PROBLEM TO SOLVE: Copy the rows character for character, from the very first line down through the line that contains "сушилка для пластика", with both ends included.

INPUT FOR THIS TASK:
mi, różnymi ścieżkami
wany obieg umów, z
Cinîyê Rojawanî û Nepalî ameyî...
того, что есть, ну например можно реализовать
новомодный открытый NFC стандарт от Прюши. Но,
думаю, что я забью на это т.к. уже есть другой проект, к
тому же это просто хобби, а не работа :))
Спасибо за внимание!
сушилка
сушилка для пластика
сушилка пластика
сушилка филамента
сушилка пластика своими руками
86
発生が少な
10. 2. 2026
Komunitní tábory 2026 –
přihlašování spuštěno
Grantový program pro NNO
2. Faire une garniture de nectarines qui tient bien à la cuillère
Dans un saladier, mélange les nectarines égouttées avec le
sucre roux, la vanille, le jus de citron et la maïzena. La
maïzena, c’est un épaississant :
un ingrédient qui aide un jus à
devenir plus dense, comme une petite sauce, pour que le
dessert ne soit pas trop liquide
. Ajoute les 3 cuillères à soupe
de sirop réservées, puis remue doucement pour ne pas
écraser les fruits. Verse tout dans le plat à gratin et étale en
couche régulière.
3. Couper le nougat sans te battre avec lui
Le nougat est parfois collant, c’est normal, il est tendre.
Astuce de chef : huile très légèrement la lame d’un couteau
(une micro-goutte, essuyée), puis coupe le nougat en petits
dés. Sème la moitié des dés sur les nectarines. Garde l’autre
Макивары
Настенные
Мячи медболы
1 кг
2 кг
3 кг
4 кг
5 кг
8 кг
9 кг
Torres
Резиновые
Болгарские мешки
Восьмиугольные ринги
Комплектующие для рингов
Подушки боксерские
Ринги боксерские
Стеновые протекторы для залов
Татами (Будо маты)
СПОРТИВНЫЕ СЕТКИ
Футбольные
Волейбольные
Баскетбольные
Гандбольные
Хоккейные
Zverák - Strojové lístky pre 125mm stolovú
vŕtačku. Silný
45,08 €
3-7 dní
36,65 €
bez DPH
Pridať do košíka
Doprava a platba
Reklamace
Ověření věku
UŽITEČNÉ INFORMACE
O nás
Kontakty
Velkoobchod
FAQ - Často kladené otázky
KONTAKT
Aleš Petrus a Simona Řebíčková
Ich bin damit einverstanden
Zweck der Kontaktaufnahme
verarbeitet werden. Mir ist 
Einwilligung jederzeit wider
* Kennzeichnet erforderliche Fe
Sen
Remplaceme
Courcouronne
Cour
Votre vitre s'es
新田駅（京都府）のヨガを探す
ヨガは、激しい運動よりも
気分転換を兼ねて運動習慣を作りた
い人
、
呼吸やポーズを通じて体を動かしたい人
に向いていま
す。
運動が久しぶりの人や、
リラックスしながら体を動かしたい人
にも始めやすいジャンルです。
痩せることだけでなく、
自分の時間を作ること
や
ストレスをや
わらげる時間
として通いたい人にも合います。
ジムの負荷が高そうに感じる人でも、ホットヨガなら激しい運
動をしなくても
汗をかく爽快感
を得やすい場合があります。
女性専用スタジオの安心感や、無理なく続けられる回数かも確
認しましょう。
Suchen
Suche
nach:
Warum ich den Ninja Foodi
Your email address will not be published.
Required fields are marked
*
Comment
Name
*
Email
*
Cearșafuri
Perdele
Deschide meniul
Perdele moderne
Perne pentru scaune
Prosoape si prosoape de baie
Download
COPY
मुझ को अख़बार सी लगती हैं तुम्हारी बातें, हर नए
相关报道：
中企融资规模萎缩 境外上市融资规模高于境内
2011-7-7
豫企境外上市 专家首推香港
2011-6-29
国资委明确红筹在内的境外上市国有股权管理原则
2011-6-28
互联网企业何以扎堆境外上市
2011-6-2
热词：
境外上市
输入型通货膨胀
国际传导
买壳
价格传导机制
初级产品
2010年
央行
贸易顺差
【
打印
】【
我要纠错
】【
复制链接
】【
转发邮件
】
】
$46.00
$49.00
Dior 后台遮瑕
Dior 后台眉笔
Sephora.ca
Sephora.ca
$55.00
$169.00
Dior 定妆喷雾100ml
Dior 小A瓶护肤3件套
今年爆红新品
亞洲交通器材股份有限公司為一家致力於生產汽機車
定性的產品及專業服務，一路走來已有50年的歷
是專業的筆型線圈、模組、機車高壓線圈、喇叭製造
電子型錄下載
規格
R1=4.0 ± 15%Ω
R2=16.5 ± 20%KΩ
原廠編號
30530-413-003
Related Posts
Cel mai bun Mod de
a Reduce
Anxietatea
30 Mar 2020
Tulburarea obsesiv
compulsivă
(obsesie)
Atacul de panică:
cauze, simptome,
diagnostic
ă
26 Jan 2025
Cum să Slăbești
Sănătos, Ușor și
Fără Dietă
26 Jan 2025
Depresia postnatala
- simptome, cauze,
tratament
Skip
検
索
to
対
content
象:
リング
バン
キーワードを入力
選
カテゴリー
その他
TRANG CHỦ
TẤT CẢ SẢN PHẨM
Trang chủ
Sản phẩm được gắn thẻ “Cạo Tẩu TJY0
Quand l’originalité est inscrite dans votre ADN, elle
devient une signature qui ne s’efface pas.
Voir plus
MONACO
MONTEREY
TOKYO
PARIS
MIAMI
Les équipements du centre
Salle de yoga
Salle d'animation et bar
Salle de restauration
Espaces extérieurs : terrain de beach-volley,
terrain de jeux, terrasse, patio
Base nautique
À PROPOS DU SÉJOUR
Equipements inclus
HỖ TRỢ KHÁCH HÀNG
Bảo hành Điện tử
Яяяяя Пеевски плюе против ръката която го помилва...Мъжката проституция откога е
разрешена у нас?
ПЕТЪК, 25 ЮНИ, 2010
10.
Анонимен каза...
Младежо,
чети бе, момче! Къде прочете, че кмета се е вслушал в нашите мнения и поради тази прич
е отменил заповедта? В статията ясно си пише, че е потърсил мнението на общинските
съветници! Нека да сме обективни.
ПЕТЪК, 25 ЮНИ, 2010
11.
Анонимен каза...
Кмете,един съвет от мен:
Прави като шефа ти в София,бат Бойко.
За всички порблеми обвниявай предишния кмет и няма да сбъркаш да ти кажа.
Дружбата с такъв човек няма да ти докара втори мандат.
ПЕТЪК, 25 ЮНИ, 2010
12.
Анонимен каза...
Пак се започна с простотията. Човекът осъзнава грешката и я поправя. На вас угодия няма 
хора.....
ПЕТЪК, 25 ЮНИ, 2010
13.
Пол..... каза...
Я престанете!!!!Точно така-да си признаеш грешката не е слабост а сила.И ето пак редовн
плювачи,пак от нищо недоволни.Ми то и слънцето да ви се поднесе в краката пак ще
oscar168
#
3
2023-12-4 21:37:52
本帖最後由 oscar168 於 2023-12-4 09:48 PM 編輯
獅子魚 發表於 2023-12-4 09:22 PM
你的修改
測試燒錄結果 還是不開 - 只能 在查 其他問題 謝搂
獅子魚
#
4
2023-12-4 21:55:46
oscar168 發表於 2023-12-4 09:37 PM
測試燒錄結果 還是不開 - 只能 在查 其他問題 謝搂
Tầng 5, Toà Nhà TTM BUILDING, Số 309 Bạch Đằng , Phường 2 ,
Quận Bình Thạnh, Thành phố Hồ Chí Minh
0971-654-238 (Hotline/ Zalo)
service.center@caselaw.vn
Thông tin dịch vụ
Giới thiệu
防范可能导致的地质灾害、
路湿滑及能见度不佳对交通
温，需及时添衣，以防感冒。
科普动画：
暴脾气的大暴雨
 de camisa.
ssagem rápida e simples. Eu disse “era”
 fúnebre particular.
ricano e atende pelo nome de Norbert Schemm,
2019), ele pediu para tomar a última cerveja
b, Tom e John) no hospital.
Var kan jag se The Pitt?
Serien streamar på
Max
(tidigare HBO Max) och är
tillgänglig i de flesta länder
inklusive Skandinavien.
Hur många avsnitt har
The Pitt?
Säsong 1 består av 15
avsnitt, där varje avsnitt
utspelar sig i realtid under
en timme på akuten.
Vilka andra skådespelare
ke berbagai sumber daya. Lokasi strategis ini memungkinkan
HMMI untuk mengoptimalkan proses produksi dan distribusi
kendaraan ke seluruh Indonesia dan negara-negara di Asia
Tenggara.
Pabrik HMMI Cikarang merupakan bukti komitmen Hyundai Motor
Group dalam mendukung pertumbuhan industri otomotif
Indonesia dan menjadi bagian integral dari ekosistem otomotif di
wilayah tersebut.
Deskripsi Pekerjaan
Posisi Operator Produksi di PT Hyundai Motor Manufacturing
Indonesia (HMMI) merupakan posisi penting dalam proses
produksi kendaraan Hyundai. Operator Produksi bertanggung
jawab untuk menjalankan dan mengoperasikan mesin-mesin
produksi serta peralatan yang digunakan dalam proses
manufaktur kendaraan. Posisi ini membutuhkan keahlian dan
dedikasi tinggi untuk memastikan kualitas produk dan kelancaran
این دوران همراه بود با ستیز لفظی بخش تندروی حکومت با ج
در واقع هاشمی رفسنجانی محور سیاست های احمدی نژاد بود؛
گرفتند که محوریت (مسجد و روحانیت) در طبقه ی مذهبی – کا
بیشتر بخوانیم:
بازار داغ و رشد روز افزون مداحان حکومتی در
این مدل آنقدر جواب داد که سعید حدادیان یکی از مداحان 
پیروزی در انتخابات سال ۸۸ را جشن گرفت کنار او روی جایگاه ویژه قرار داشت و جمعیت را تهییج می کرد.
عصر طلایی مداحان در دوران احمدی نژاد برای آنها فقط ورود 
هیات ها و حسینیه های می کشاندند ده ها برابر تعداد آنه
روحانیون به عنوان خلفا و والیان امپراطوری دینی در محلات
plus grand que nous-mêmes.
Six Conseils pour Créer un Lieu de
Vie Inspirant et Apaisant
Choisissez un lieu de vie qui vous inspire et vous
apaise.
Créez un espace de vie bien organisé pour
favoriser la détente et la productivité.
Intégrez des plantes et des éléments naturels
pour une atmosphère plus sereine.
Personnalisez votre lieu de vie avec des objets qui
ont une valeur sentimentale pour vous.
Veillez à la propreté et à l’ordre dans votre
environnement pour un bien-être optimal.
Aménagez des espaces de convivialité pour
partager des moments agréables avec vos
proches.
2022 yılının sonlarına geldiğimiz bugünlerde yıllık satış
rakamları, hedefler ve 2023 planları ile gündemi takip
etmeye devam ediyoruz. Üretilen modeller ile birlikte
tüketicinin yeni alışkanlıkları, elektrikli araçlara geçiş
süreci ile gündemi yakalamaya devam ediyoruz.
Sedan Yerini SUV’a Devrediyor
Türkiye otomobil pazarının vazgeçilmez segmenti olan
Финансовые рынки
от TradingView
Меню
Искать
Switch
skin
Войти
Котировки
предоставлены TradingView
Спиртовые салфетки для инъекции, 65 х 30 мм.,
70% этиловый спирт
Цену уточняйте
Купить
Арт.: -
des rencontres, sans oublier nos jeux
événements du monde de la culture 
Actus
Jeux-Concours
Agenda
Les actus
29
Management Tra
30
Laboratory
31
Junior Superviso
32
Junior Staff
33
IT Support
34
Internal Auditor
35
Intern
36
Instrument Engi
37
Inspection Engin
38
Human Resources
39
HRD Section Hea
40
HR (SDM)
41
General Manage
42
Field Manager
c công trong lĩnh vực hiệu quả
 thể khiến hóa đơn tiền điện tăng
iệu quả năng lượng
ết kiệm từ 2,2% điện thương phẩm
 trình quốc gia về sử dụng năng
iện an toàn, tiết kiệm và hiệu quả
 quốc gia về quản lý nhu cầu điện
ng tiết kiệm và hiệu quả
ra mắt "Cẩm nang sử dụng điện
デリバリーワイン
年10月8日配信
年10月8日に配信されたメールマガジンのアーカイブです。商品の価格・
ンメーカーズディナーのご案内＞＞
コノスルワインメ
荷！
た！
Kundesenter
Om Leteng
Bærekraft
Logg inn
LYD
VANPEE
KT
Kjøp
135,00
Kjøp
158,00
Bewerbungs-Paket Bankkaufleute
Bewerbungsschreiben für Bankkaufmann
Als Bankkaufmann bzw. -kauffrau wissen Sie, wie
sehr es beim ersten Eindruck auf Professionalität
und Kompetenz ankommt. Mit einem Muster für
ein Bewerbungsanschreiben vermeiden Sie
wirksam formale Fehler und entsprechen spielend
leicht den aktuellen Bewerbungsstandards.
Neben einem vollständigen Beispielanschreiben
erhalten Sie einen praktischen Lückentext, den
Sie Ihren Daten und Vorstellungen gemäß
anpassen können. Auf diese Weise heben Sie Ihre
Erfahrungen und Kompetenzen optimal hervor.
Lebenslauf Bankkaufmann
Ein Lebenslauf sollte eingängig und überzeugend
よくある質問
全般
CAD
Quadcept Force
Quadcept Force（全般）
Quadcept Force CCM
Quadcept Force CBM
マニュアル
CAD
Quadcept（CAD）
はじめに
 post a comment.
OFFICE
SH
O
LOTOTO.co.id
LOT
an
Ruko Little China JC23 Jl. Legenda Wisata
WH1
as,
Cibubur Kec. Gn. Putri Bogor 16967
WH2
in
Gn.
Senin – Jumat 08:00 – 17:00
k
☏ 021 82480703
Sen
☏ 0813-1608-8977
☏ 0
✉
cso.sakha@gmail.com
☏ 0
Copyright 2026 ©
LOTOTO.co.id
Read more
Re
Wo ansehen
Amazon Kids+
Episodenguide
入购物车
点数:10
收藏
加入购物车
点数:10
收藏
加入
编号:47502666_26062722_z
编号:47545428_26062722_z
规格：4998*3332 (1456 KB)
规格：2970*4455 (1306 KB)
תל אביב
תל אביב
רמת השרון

ANSWER BOX:
mi, różnymi ścieżkami
wany obieg umów, z
Cinîyê Rojawanî û Nepalî ameyî...
того, что есть, ну например можно реализовать
новомодный открытый NFC стандарт от Прюши. Но,
думаю, что я забью на это т.к. уже есть другой проект, к
тому же это просто хобби, а не работа :))
Спасибо за внимание!
сушилка
сушилка для пластика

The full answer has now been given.